Keine Langeweile in Leverkusen
SPD und Grüne stimmen über Koalitionsvertrag ab, LINKE sucht ihre Rolle in der Opposition
Am Dienstag stellten sie den rot-grünen Koalitionsvertrag vor, am Samstag stellen sie sich ihrer Parteibasis: Hannelore Kraft, designierte Ministerpräsidentin und ihre grüne Stellvertreterin Sylvia Löhrmann. Auf ihren Parteitagen in Köln und Neuss entscheiden Sozialdemokraten und Grüne, ob sie die Verhandlungsergebnisse akzeptabel finden.
Der Vertrag ist mit heißer Nadel gestrickt, kam er doch in der »Rekordzeit« (Kraft) von 15 Tagen zu Stande. Er lässt viel Interpretationsspielraum offen. Studiengebühren sollen abgeschafft werden – unklar ist, zu welchem Zeitpunkt und mit welcher Gegenfinanzierung. Was die Bereiche Klima- und Energiepolitik betrifft, so versuchen Vertreter von Umweltverbänden, zwischen den Zeilen zu lesen. Zudem ist offiziell nicht bekannt, welche Genossen Kraft in Ministerämter berufen wird (siehe linke Randspalte).
Aller Konsensmilch zum Trotze, die der Öffentlichkeit in den letzten Tagen eingeschenkt wurde, haben die Grünen durchaus Kröten schlucken müssen: So bleibt der Neubau von Kohlekraftwerken möglich. Auch die Klimaschutzziele dürften vielen Grünen als nicht hinreichend ambitioniert gelten. Nicht zuletzt aber besetzt die SPD alle Schlüsselressorts in der künftigen Regierung, was die realen Kräfteverhältnisse beider Parteien nicht widerspiegelt.
Dennoch werden beide Parteitage wohl tunlichst vermeiden, allzu viele Fragen aufzuwerfen oder gar den Kompromiss selbst in Frage zu stellen. SPD und Grüne – füreinander sind sie Wunschpartner. Gemeinsam beenden sie das nur fünf Jahre währende Intermezzo von Schwarz-Gelb. Und kehren zurück an die Fleischtöpfe der Macht, wo sie bereits in den Jahren 1995 bis 2005 gemeinsam schmausten.

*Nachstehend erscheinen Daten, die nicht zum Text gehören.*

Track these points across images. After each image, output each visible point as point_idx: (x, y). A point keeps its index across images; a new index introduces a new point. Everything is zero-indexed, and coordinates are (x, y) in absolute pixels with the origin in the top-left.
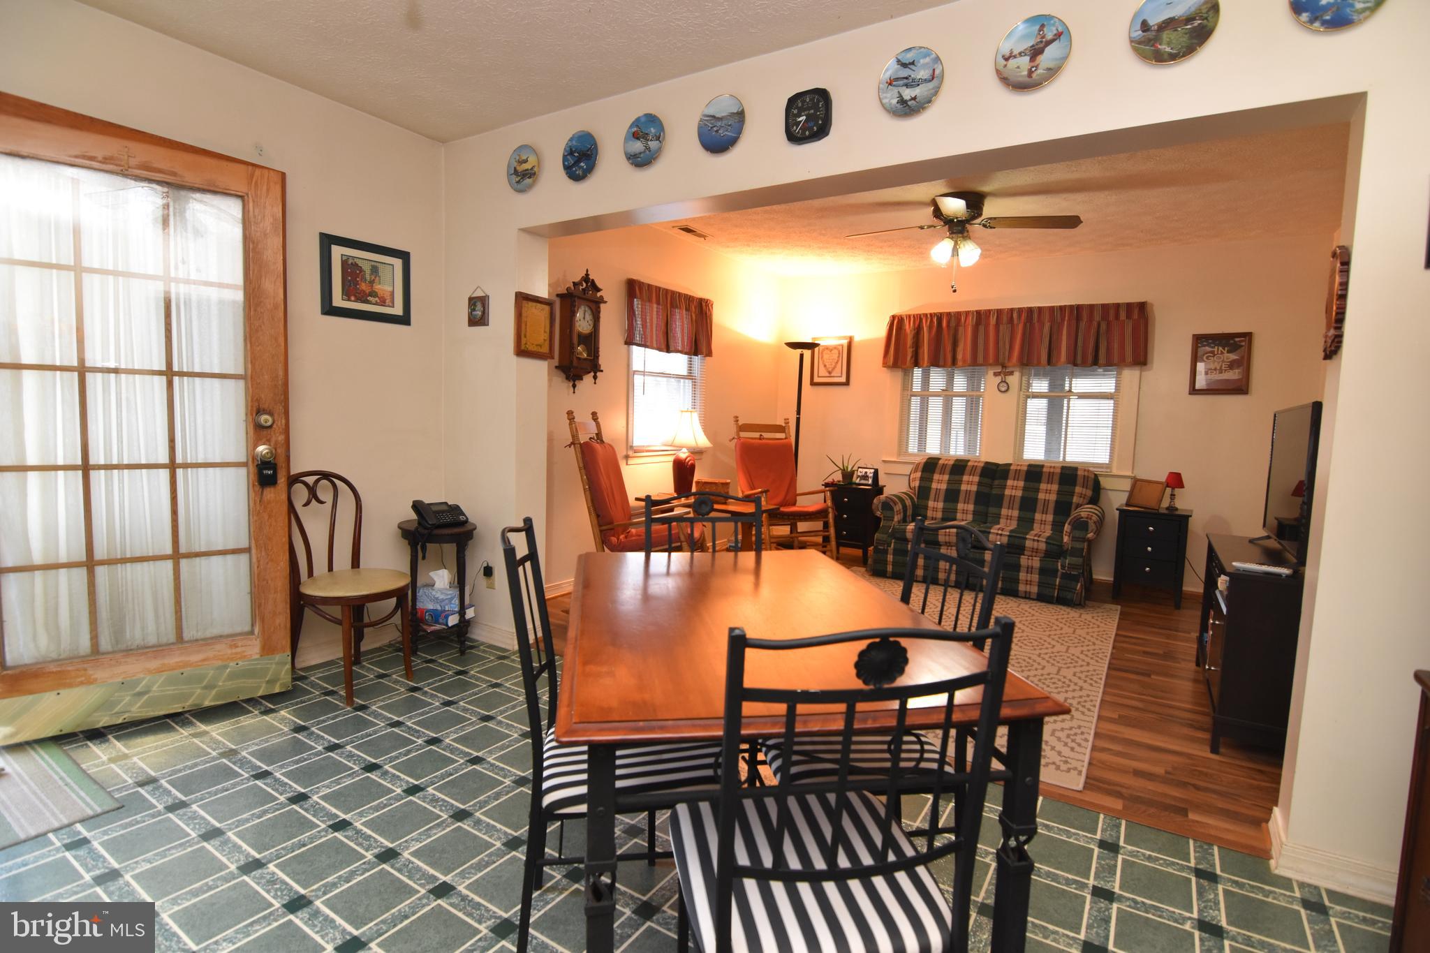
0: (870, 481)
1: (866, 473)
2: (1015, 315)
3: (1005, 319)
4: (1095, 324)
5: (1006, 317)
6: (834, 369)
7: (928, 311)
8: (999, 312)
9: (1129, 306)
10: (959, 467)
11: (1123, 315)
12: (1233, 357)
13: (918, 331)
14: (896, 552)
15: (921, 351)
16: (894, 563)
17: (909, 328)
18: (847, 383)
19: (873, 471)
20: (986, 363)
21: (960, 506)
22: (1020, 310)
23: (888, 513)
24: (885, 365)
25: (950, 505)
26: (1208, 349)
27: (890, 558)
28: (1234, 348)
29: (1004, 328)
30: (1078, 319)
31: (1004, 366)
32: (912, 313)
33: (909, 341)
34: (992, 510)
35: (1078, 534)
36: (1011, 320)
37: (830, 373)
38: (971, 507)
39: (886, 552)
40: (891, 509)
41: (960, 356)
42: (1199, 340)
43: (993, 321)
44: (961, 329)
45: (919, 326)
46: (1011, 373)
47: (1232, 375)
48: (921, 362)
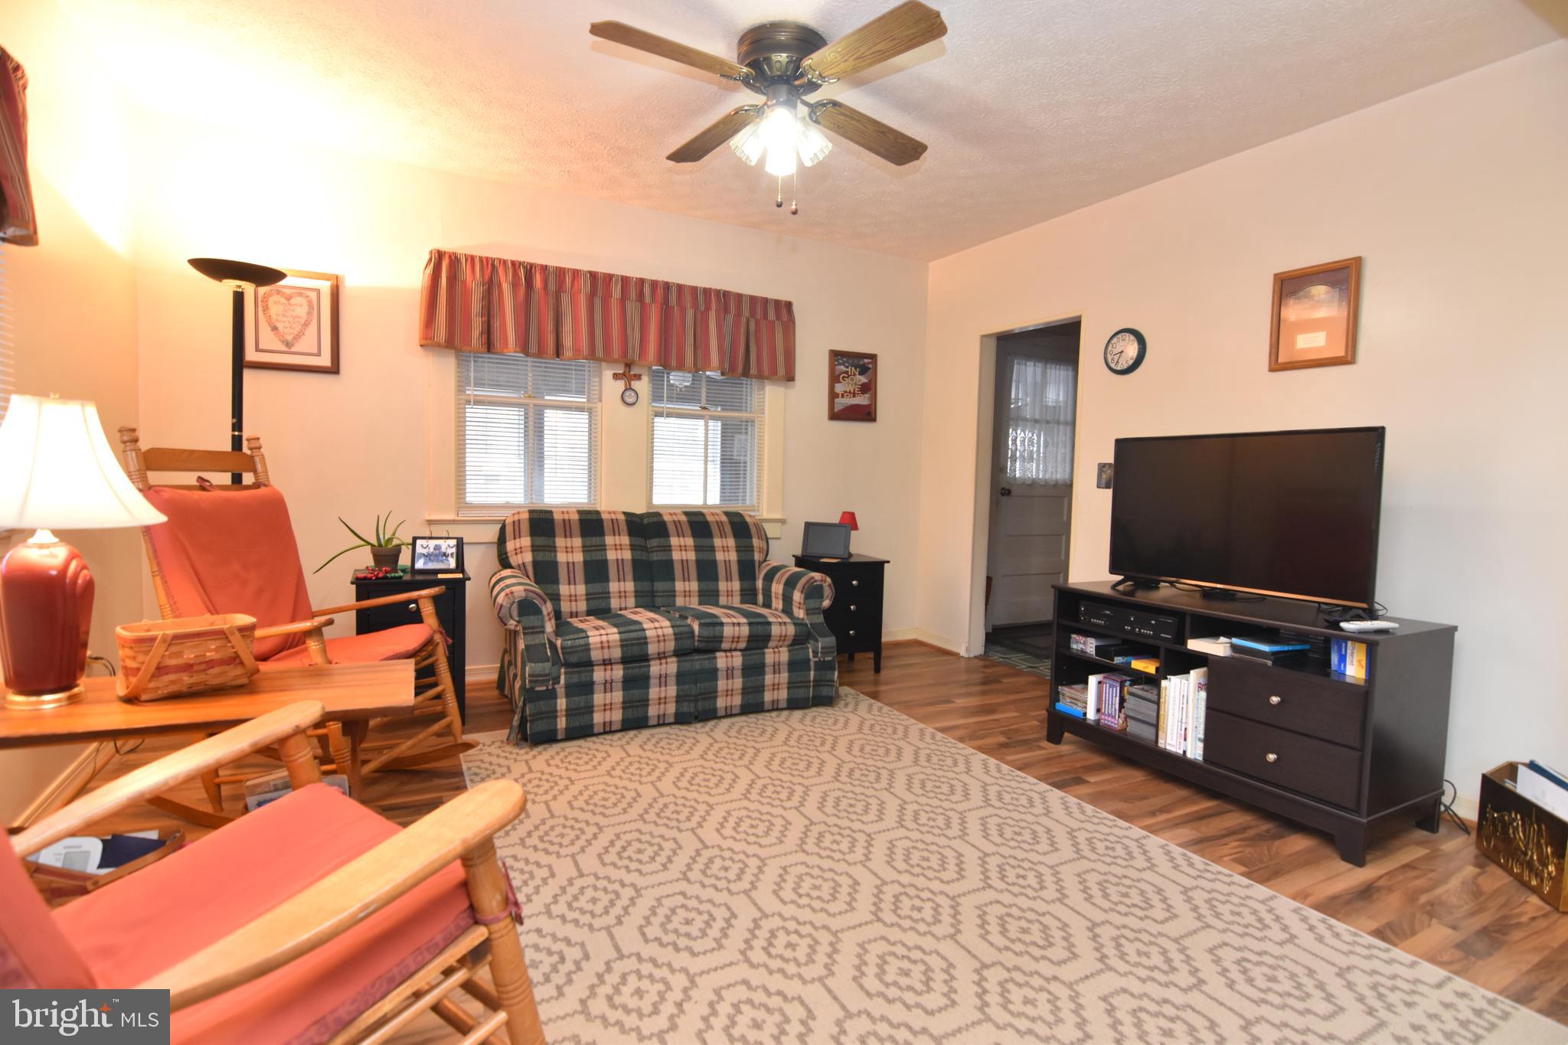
0: (452, 563)
1: (437, 547)
2: (647, 290)
3: (633, 293)
4: (743, 320)
5: (634, 289)
6: (297, 337)
7: (509, 256)
8: (625, 281)
9: (777, 302)
10: (591, 524)
11: (772, 315)
12: (863, 379)
13: (490, 287)
14: (571, 690)
15: (496, 324)
16: (570, 713)
17: (473, 281)
18: (334, 369)
19: (453, 542)
20: (608, 358)
21: (614, 586)
22: (654, 284)
23: (532, 620)
24: (428, 342)
25: (597, 587)
26: (842, 368)
27: (562, 703)
28: (864, 370)
29: (632, 307)
30: (726, 310)
31: (628, 366)
32: (477, 253)
33: (476, 305)
34: (659, 586)
35: (813, 603)
36: (641, 297)
37: (288, 344)
38: (630, 586)
39: (552, 695)
40: (537, 611)
41: (567, 341)
42: (836, 356)
43: (616, 292)
44: (565, 299)
45: (491, 280)
46: (638, 377)
47: (862, 400)
48: (497, 344)
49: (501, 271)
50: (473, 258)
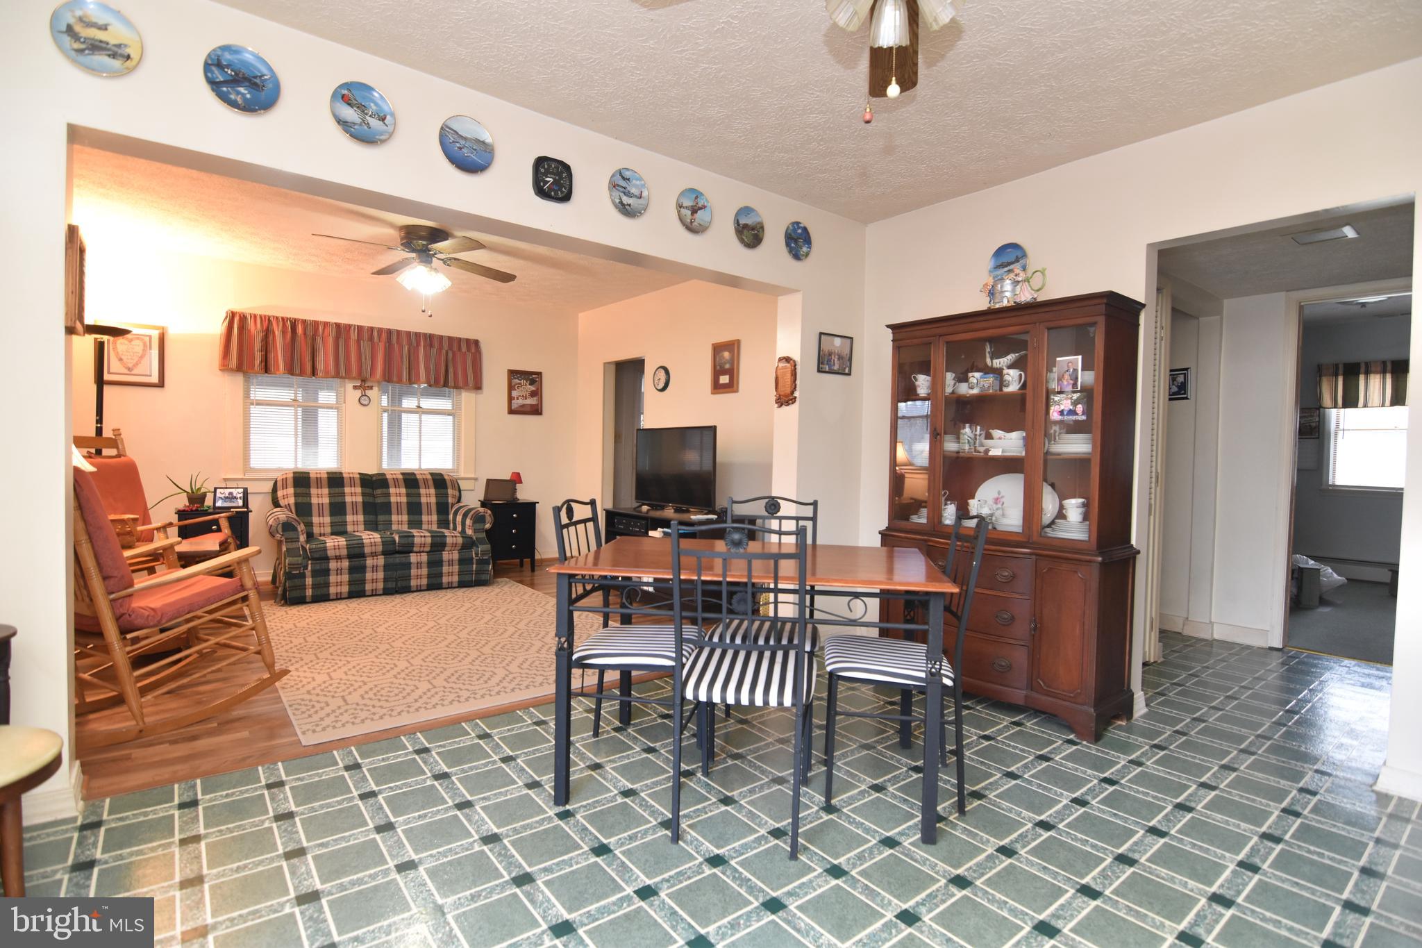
0: (240, 503)
1: (231, 493)
2: (375, 334)
3: (366, 336)
4: (444, 352)
5: (367, 334)
6: (136, 365)
7: (280, 314)
8: (360, 328)
9: (468, 341)
10: (335, 481)
11: (464, 349)
12: (533, 388)
13: (267, 334)
14: (315, 574)
15: (271, 356)
16: (314, 586)
17: (255, 330)
18: (161, 384)
19: (242, 490)
20: (348, 376)
21: (349, 518)
22: (380, 330)
23: (291, 534)
24: (225, 367)
25: (337, 519)
26: (517, 381)
27: (309, 581)
28: (532, 382)
29: (365, 345)
30: (431, 346)
31: (364, 381)
32: (258, 312)
33: (257, 344)
34: (381, 518)
35: (479, 526)
36: (371, 338)
37: (129, 369)
38: (361, 518)
39: (303, 576)
40: (295, 529)
41: (320, 366)
42: (513, 374)
43: (354, 336)
44: (319, 340)
45: (267, 329)
46: (371, 388)
47: (531, 401)
48: (272, 368)
49: (274, 324)
50: (255, 316)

Spannender zugehen dürfte es auf dem Parteitag der NRW-LINKEN in Leverkusen, wo die Wahl eines neuen Landesvorsitzenden auf der Tagesordnung steht. Amtsinhaber Wolfgang Zimmermann will sich auf seine Arbeit als Vorsitzender der Landtagsfraktion konzentrieren. Ihm nachfolgen wollen – gegeneinander kandidierend – Paul Schäfer und Hubertus Zdebel. Schäfer war lange Chef der NRW-PDS und plädiert, der Mehrheitsmeinung im Landesverband zuwider, für ein stärkeres, gleichwohl forderndes Zugehen auf Rot-Grün. Der verteidigungspolitische Sprecher der LINKEN-Bundestagsfraktion enthielt sich, wie 24 weitere LINKE-Abgeordnete, unlängst bei einer Bundestagsabstimmung über die Verlängerung des Sudan-Bundeswehreinsatzes der Stimme. Der Landesvorstand missbilligte das »aufs Schärfste«.
Hubertus Zdebels Kandidatur gilt als die aussichtsreichere. »Hubi« ist einer der beiden Koordinatoren des Landtagswahlkampfes. Er kommt von den Grünen und wird keiner parteiinternen Strömung zugerechnet. Zdebel warnt davor, »Inhalte durch angebliche Sachzwänge weich zu spülen und schließlich aufzugeben«. SPD und Grüne pflegt er zu kritisieren, denn sie seien »dominiert von neoliberalen Dogmen«. Damit liegt Zdebel stärker als Schäfer auf der Linie des Landesverbandes.
Heftigster Konfliktpunkt wird das Abstimmungsverhalten bei der Ministerpräsidenten-Wahl am kommenden Mittwoch sein: Soll die LINKE-Fraktion für Hannelore Kraft stimmen – oder sich enthalten? In beiden Fällen würde Kraft zur Ministerpräsidentin gewählt. Doch eine Zustimmung wird von deren Befürwortern als Machtdemonstration bewertet, als klares Signal an SPD und Grüne: Seht her, wir stehen bereit, aber nur dann, wenn ihr tatsächlich einen Politikwechsel anstrebt. Diejenigen, die für eine Stimmenthaltung plädieren, führen ins Feld, dass die Inhalte des rot-grünen Koalitionsvertrages für die LINKE nicht akzeptabel seien. Die Fronten, so ist zu hören, verlaufen quer zu den Strömungen.